***** Supplied records *****
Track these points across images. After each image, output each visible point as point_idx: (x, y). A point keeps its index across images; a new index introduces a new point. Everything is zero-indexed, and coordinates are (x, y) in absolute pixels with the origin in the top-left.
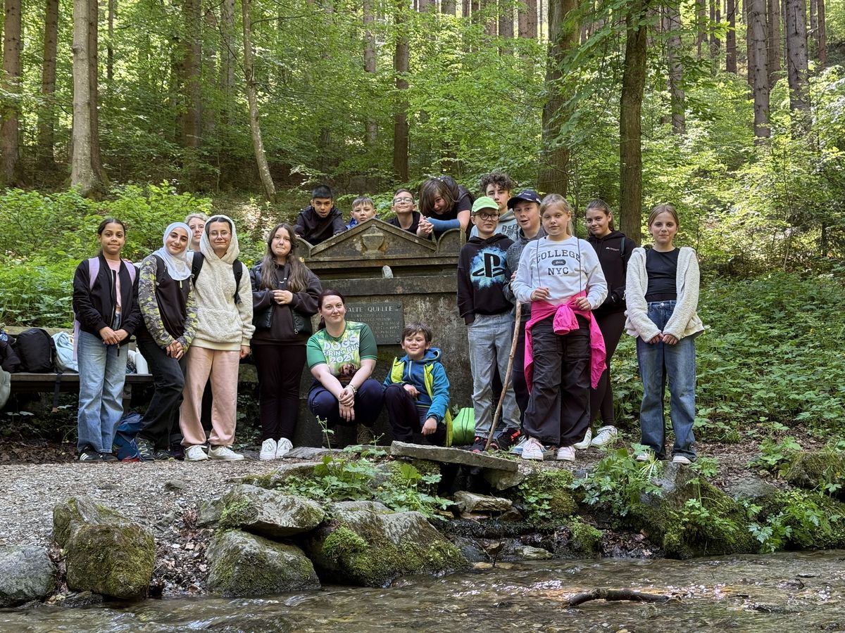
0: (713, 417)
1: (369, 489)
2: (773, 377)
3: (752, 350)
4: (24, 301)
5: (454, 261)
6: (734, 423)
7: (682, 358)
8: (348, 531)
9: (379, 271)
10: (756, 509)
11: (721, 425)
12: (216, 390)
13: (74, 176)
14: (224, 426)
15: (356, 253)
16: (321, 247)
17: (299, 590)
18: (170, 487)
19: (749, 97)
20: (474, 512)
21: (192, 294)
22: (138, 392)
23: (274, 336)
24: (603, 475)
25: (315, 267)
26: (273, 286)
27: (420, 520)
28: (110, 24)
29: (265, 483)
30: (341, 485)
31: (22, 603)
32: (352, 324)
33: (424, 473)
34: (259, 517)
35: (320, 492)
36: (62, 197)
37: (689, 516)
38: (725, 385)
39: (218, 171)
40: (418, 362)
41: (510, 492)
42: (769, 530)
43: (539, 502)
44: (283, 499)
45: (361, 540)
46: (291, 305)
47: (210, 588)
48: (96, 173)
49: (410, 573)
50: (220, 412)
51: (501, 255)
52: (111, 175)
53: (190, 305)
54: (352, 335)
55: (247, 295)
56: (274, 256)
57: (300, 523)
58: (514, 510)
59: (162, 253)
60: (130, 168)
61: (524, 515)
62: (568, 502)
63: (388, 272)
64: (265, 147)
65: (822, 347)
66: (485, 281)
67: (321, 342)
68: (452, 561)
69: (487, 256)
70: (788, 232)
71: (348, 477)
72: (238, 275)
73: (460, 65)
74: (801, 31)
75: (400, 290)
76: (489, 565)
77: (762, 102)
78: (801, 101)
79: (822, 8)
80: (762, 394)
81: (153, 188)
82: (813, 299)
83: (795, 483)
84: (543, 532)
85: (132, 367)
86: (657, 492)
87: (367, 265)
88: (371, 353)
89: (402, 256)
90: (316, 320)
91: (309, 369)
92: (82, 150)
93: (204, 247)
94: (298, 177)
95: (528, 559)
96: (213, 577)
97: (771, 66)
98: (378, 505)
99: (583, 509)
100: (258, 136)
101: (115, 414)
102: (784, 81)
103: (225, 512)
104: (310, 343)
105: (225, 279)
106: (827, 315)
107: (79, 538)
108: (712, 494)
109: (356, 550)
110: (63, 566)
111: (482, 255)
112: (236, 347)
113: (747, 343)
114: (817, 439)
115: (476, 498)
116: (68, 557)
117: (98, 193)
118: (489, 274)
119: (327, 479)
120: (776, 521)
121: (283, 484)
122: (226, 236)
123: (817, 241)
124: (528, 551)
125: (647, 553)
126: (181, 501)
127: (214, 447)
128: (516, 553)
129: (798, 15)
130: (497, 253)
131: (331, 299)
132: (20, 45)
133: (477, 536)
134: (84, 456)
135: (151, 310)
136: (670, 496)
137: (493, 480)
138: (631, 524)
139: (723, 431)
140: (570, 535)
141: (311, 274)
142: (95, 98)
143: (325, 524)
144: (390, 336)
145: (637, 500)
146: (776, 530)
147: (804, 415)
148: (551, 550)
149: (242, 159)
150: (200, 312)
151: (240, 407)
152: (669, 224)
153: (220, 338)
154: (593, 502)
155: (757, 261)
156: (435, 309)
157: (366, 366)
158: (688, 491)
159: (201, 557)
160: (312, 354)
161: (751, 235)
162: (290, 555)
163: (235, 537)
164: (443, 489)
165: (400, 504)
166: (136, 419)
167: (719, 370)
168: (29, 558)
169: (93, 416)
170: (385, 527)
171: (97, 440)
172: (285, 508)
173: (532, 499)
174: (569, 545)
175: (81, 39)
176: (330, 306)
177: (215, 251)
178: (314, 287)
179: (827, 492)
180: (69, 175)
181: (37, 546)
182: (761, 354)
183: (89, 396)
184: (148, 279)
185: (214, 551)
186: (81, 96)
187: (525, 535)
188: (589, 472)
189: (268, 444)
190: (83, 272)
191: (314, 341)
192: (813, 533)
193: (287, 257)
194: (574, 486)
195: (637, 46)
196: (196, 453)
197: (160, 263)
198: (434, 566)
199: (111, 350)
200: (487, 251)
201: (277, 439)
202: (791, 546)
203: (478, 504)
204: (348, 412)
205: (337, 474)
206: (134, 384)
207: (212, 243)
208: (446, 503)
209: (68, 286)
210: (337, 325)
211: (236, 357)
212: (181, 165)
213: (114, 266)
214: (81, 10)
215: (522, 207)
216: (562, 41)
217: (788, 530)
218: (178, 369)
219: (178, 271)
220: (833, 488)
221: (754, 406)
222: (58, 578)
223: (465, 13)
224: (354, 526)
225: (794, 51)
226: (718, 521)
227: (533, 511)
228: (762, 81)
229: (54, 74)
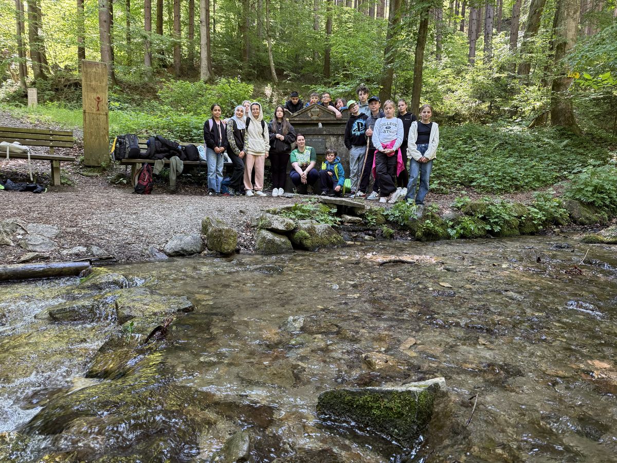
0: (439, 184)
1: (310, 215)
2: (464, 168)
3: (458, 156)
4: (186, 131)
5: (346, 122)
6: (447, 186)
7: (428, 168)
8: (303, 231)
9: (317, 125)
10: (451, 223)
11: (442, 187)
12: (256, 170)
13: (202, 74)
14: (260, 183)
15: (308, 117)
16: (295, 114)
17: (287, 252)
18: (241, 211)
19: (468, 43)
20: (348, 223)
21: (246, 134)
22: (228, 169)
23: (277, 151)
24: (395, 210)
25: (293, 122)
26: (277, 131)
27: (329, 227)
28: (214, 8)
29: (275, 213)
30: (301, 214)
31: (192, 254)
32: (308, 147)
33: (331, 208)
34: (273, 226)
35: (293, 217)
36: (197, 84)
37: (426, 226)
38: (445, 171)
39: (256, 72)
40: (332, 164)
41: (362, 216)
42: (455, 231)
43: (372, 219)
44: (281, 219)
45: (308, 234)
46: (284, 141)
47: (255, 250)
48: (210, 72)
49: (325, 247)
50: (258, 178)
51: (364, 122)
52: (215, 73)
53: (245, 137)
54: (307, 151)
55: (267, 134)
56: (277, 118)
57: (287, 228)
58: (363, 222)
59: (234, 118)
60: (222, 70)
61: (366, 224)
62: (382, 219)
63: (320, 125)
64: (274, 63)
65: (485, 156)
66: (358, 133)
67: (296, 153)
68: (339, 242)
69: (358, 123)
70: (477, 103)
71: (303, 211)
72: (263, 126)
73: (352, 30)
74: (492, 16)
75: (325, 133)
76: (353, 243)
77: (473, 46)
78: (488, 48)
79: (501, 3)
80: (459, 175)
81: (231, 80)
82: (483, 135)
83: (466, 214)
84: (372, 230)
85: (226, 160)
86: (415, 217)
87: (313, 122)
88: (314, 159)
89: (326, 119)
90: (293, 145)
91: (291, 164)
92: (204, 63)
93: (250, 115)
94: (287, 76)
95: (366, 240)
96: (257, 246)
97: (478, 31)
98: (314, 221)
99: (387, 222)
100: (271, 58)
101: (221, 178)
102: (483, 37)
103: (260, 223)
104: (292, 154)
105: (258, 127)
106: (488, 142)
107: (211, 232)
108: (435, 218)
109: (306, 238)
110: (206, 241)
111: (356, 123)
112: (264, 154)
113: (456, 153)
114: (478, 193)
115: (349, 217)
116: (207, 239)
117: (211, 81)
118: (359, 130)
119: (296, 211)
120: (458, 228)
121: (281, 213)
122: (258, 111)
123: (488, 107)
124: (367, 237)
125: (410, 238)
126: (245, 217)
127: (256, 191)
128: (362, 237)
129: (491, 9)
130: (362, 122)
131: (300, 137)
132: (180, 17)
133: (349, 231)
134: (211, 193)
135: (232, 141)
136: (420, 219)
137: (356, 211)
138: (405, 228)
139: (442, 189)
140: (382, 232)
141: (291, 126)
142: (209, 40)
143: (295, 229)
144: (321, 151)
145: (408, 220)
146: (457, 231)
147: (474, 184)
148: (375, 237)
149: (265, 67)
150: (249, 140)
151: (265, 175)
152: (428, 112)
153: (258, 151)
154: (391, 219)
155: (464, 114)
156: (338, 140)
157: (312, 164)
158: (426, 217)
159: (252, 239)
160: (292, 158)
161: (462, 103)
162: (283, 239)
163: (265, 233)
164: (338, 214)
165: (322, 220)
166: (228, 179)
167: (444, 165)
168: (194, 238)
169: (213, 179)
170: (316, 230)
171: (215, 188)
172: (282, 222)
173: (369, 218)
174: (382, 235)
175: (203, 17)
176: (300, 140)
177: (254, 117)
178: (292, 132)
179: (478, 217)
180: (200, 73)
181: (197, 234)
182: (461, 158)
183: (212, 172)
184: (230, 129)
185: (257, 237)
186: (204, 41)
187: (366, 231)
188: (391, 208)
189: (275, 190)
190: (207, 124)
191: (294, 153)
192: (471, 232)
193: (282, 119)
194: (385, 214)
195: (424, 25)
196: (250, 193)
197: (234, 122)
198: (333, 244)
199: (218, 155)
200: (358, 121)
201: (278, 188)
202: (462, 236)
203: (350, 220)
204: (304, 181)
205: (300, 209)
206: (227, 166)
207: (253, 114)
208: (338, 219)
209: (202, 126)
210: (302, 147)
211: (263, 158)
212: (241, 69)
213: (218, 123)
214: (203, 4)
215: (374, 103)
216: (394, 21)
217: (462, 231)
218: (242, 162)
219: (241, 126)
220: (480, 216)
221: (455, 179)
222: (204, 246)
223: (355, 7)
224: (305, 229)
225: (488, 25)
226: (436, 228)
227: (370, 222)
228: (473, 37)
229: (193, 30)
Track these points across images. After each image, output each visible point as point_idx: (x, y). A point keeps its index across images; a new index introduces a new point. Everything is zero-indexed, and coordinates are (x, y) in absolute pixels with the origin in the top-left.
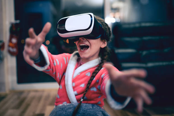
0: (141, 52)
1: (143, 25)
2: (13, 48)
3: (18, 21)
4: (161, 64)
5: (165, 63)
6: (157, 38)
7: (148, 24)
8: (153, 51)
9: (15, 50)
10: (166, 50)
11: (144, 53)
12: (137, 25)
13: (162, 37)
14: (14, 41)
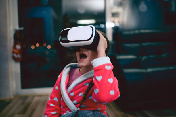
0: (140, 57)
1: (142, 31)
2: (17, 54)
3: (22, 28)
4: (159, 69)
5: (163, 69)
6: (156, 44)
7: (147, 31)
8: (151, 56)
9: (19, 56)
10: (164, 56)
11: (144, 58)
12: (137, 32)
13: (160, 43)
14: (18, 47)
*****
Please transcribe the records from the start through the line containing "22: (138, 392)", including that line, and leave out the pictures.

Track these points across images. After each image, output each visible point as point_idx: (x, y). A point keeps its index across images; a new index introduces a new point. Everything is zero-indexed, and coordinates are (x, y) in absolute pixels with the origin in the top-left.
0: (713, 417)
1: (369, 489)
2: (773, 377)
3: (752, 350)
4: (24, 301)
5: (454, 261)
6: (734, 423)
7: (682, 358)
8: (348, 531)
9: (379, 271)
10: (756, 509)
11: (721, 425)
12: (216, 390)
13: (74, 176)
14: (224, 426)
15: (356, 253)
16: (321, 247)
17: (299, 590)
18: (170, 487)
19: (749, 97)
20: (474, 512)
21: (192, 294)
22: (138, 392)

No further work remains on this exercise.